# [Request]
Scan the records for the word "エクスマ". Return each line where it is found.

::: Material provided

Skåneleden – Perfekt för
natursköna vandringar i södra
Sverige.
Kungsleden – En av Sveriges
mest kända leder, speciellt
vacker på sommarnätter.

::::::
::: Material provided

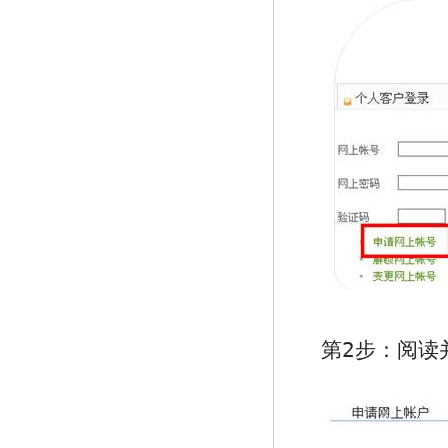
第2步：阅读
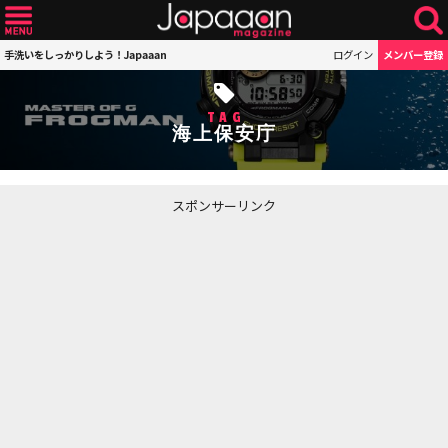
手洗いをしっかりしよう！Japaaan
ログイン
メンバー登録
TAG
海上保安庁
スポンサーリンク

::::::
::: Material provided

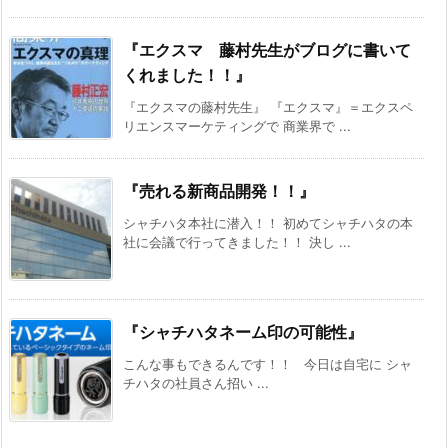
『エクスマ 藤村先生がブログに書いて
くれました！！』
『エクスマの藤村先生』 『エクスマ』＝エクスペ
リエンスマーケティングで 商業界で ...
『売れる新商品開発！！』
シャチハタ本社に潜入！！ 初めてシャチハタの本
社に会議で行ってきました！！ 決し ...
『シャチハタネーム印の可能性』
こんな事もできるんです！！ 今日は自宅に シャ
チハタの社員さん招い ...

::::::

# [Expected output]
『エクスマ 藤村先生がブログに書いて
『エクスマの藤村先生』 『エクスマ』＝エクスペ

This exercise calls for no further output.